It occurred to me recently how terrible it must be to be Microsoft (a common thought).

I realized that the Windows user experience is essentially unchanged since I got my first PC, 15 years ago. It ran Windows 95, and Windows remained my OS of choice until 2008. Except for the occasional special effect, the Windows experience remained more or less the same.

Of course, although Windows looks pretty much the same as ever, it has grown under the hood. I remember installing Windows 95 into about 50MB on disk, and it running fast on my 133Mhz Pentium with 16 MB memory. Windows 7 wants 8 times the speed, 64 times the memory and 250 times the disk space. While the elegant and robust OSX redefined usability expectations, and projects like Compiz blew geeks away with its 3D accelerated desktop, Windows just piled on weight.

But now, Microsoft is facing a whole new kind of failure. The new lightweight operating systems of phones, tablets and netbooks are making their forebears look very fat. They demonstrate that a modern operating system as small as iOS or Android can be extremely usable and simultaneously look great (I’m actually reminded of the UI on those computers in Star Trek).

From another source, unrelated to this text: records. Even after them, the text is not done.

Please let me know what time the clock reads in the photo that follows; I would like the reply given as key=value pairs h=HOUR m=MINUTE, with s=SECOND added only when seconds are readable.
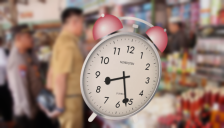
h=8 m=27
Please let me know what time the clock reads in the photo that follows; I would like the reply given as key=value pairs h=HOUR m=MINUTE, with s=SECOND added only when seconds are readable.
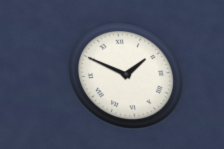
h=1 m=50
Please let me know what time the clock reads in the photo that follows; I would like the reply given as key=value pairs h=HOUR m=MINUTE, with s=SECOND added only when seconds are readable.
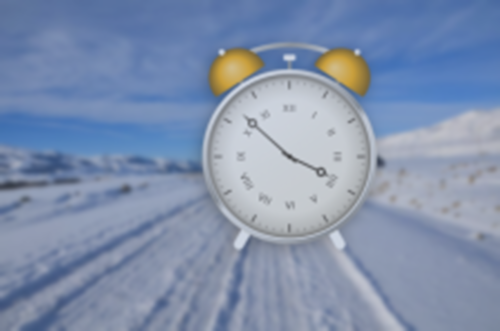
h=3 m=52
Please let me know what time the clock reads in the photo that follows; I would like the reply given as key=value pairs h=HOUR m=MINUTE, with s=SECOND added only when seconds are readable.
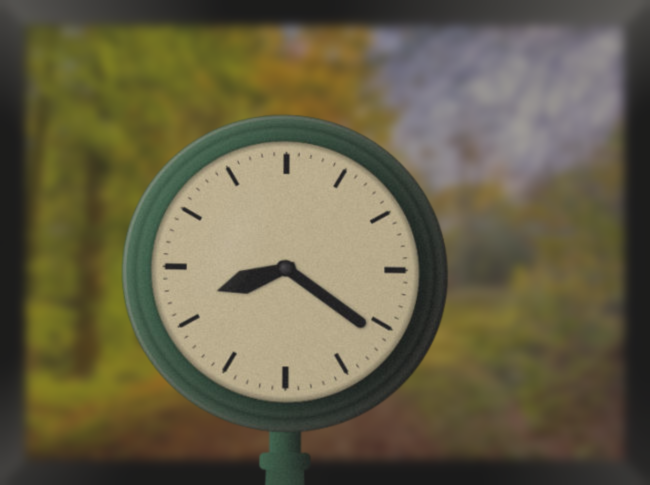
h=8 m=21
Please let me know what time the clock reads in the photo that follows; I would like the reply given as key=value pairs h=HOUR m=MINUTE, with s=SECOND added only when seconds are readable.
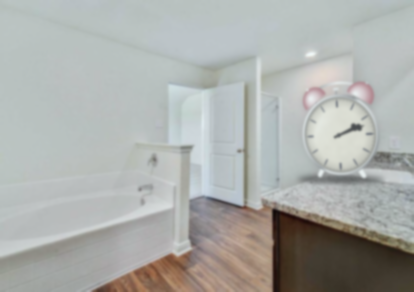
h=2 m=12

These new desktops are so successful that they’re setting the direction for personal computer user interfaces. We’ve seen iOS move to the iPad, and bits of it appear in OSX. Android OS has moved from phone to tablet, with ChromeOS aimed at netbooks and PCs. Like ChromeOS, small and fast cloud-based OSes such as JoliOS are appearing. The Unity desktop, previously reserved for the Ubuntu netbook remix, has now replaced Gnome as the default Ubuntu desktop. And then, there are the TV Oses - Google TV, XBMC, Boxee etc.

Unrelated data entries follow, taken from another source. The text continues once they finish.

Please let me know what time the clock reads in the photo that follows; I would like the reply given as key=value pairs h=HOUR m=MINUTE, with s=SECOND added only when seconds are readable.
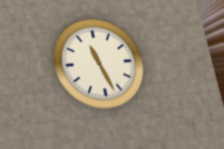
h=11 m=27
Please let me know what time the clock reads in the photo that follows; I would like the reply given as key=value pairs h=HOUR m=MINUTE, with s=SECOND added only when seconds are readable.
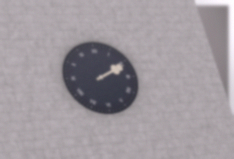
h=2 m=11
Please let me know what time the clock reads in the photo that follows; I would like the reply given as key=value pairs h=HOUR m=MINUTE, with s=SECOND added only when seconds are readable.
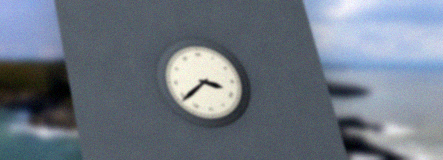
h=3 m=39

In these cloudy/web 2.0 times such small operating systems seem fully functional. They can run a browser as well as the incumbent behemoths, can run small apps, and other than that quickly get out of your way. Their small size and fewer moving parts lead to much improved reliability. Your giant 16 gigabyte Windows installation, with its thousands of features, is a growing frustration when all you want to do is get your browser open so you can get on with work. Microsoft might be looking at a future that doesn’t have a place for their biggest asset.

UPDATE: 2nd June: Microsoft announce the new UI for Windows 8. This is a desktop designed both for touch and for the desktop. It’s layered over the normal Windows UI, and is clearly borrowing from Windows Phone 7, and aiming at the same goal as the Unity desktop and perhaps even ChromeOS. The way it is sitting on top of the existing desktop reminds me of Windows 3.11 sitting on top of DOS. Didn’t quite work, but was a stepping stone to something more integrated.